Data to use.
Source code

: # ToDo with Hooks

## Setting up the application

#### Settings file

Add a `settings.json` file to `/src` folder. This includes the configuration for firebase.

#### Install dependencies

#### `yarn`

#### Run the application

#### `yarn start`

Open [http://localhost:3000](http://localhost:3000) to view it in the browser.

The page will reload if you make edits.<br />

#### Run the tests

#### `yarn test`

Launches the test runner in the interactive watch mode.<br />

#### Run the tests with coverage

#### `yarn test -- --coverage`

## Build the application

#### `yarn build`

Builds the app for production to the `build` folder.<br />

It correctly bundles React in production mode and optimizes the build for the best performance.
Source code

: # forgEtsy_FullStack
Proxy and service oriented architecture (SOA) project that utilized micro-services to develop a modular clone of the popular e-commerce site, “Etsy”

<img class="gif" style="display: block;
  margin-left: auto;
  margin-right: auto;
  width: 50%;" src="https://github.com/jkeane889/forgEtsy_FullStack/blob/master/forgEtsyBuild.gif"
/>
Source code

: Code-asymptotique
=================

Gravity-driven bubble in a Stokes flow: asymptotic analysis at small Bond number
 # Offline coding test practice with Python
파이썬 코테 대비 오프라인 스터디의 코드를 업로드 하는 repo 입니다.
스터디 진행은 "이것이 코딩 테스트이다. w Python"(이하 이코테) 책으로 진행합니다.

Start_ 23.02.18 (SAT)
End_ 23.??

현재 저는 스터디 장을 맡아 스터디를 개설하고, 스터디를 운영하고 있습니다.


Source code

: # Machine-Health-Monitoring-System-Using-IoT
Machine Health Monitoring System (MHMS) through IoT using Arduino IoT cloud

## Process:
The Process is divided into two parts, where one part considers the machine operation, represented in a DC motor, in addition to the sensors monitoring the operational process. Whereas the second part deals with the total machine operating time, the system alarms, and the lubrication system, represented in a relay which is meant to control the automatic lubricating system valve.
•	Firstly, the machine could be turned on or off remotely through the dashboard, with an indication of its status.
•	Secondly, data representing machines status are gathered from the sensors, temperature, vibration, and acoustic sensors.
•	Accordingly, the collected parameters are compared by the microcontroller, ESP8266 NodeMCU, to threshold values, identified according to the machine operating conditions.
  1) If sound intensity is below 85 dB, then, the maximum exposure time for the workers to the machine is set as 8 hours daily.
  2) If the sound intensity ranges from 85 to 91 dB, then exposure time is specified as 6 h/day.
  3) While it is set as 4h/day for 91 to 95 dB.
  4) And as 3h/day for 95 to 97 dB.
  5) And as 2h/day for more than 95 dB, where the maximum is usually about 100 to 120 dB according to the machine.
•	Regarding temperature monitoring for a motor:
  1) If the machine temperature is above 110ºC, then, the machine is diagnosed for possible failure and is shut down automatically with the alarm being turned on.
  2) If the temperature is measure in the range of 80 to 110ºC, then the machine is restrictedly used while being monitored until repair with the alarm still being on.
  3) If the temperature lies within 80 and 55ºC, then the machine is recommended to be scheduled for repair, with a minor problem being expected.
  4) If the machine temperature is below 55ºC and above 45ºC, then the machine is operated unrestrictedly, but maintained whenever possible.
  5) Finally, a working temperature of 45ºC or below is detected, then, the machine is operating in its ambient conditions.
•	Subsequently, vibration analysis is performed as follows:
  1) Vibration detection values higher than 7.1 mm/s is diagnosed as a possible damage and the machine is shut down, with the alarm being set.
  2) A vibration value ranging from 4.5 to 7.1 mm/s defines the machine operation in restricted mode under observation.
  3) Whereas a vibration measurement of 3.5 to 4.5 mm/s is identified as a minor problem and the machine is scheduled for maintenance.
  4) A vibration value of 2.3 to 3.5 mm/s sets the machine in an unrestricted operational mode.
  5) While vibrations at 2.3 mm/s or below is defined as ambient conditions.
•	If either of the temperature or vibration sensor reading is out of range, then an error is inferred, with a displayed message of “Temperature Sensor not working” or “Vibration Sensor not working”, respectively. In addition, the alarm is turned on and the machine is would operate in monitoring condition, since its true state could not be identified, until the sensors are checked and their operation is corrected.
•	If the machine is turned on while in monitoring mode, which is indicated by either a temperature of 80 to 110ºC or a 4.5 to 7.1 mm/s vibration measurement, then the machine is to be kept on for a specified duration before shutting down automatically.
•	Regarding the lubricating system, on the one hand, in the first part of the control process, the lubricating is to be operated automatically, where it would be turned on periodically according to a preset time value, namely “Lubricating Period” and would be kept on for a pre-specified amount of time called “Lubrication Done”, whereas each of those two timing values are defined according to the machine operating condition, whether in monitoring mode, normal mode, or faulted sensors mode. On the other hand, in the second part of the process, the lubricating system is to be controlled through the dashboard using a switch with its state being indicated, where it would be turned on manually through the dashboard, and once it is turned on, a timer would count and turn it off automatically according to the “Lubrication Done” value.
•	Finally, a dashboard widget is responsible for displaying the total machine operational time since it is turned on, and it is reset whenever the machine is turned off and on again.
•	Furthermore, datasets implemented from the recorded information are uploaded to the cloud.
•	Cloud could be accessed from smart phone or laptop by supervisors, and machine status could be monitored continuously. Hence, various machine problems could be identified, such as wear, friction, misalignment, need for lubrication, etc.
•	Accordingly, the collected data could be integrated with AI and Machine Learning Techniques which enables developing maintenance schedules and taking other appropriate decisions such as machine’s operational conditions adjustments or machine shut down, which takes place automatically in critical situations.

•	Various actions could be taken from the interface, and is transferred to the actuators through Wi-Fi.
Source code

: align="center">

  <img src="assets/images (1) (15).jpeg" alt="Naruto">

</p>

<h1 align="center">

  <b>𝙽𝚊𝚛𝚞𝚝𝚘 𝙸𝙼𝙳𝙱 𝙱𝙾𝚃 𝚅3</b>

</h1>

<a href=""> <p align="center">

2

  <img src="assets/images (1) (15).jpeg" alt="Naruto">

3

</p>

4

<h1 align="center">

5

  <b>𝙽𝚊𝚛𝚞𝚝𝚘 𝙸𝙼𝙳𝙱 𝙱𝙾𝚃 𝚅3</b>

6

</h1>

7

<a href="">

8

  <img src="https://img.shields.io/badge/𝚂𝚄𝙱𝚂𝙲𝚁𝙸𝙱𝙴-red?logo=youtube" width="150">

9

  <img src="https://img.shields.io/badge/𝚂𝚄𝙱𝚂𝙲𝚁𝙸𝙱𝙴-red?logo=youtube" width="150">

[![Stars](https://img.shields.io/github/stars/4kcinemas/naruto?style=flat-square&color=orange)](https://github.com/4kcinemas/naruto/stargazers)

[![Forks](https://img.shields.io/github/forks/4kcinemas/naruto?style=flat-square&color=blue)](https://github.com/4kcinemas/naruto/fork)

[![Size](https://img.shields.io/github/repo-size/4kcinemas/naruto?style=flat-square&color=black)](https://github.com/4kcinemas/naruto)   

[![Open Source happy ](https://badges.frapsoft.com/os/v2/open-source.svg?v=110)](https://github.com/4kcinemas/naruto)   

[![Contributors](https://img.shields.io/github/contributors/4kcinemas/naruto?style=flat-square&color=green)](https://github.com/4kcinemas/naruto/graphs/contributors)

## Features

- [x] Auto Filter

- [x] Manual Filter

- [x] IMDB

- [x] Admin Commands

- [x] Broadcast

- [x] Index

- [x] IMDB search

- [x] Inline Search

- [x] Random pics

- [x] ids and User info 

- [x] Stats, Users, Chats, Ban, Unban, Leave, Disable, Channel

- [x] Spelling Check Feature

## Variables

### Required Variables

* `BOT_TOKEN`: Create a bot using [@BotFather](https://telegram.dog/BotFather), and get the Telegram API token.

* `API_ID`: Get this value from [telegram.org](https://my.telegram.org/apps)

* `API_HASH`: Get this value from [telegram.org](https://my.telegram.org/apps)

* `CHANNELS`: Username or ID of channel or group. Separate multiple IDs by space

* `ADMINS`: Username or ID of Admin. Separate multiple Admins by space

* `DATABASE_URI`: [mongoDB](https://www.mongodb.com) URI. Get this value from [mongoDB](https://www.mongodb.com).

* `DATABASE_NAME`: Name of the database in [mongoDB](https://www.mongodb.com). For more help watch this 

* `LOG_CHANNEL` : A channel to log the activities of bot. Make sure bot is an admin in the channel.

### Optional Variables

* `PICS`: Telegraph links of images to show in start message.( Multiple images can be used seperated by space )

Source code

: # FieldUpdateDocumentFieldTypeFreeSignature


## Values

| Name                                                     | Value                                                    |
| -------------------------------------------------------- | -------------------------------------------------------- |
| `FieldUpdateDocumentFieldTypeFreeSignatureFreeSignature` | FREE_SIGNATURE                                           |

Your goal.
Repeat word for word the lines of the listing above, beginning with the line containing "It correctly bundles" and continuing through the line containing "Machine Health Monitoring", with both of those lines included.

Answer box.
It correctly bundles React in production mode and optimizes the build for the best performance.
Source code

: # forgEtsy_FullStack
Proxy and service oriented architecture (SOA) project that utilized micro-services to develop a modular clone of the popular e-commerce site, “Etsy”

<img class="gif" style="display: block;
  margin-left: auto;
  margin-right: auto;
  width: 50%;" src="https://github.com/jkeane889/forgEtsy_FullStack/blob/master/forgEtsyBuild.gif"
/>
Source code

: Code-asymptotique
=================

Gravity-driven bubble in a Stokes flow: asymptotic analysis at small Bond number
 # Offline coding test practice with Python
파이썬 코테 대비 오프라인 스터디의 코드를 업로드 하는 repo 입니다.
스터디 진행은 "이것이 코딩 테스트이다. w Python"(이하 이코테) 책으로 진행합니다.

Start_ 23.02.18 (SAT)
End_ 23.??

현재 저는 스터디 장을 맡아 스터디를 개설하고, 스터디를 운영하고 있습니다.


Source code

: # Machine-Health-Monitoring-System-Using-IoT
Machine Health Monitoring System (MHMS) through IoT using Arduino IoT cloud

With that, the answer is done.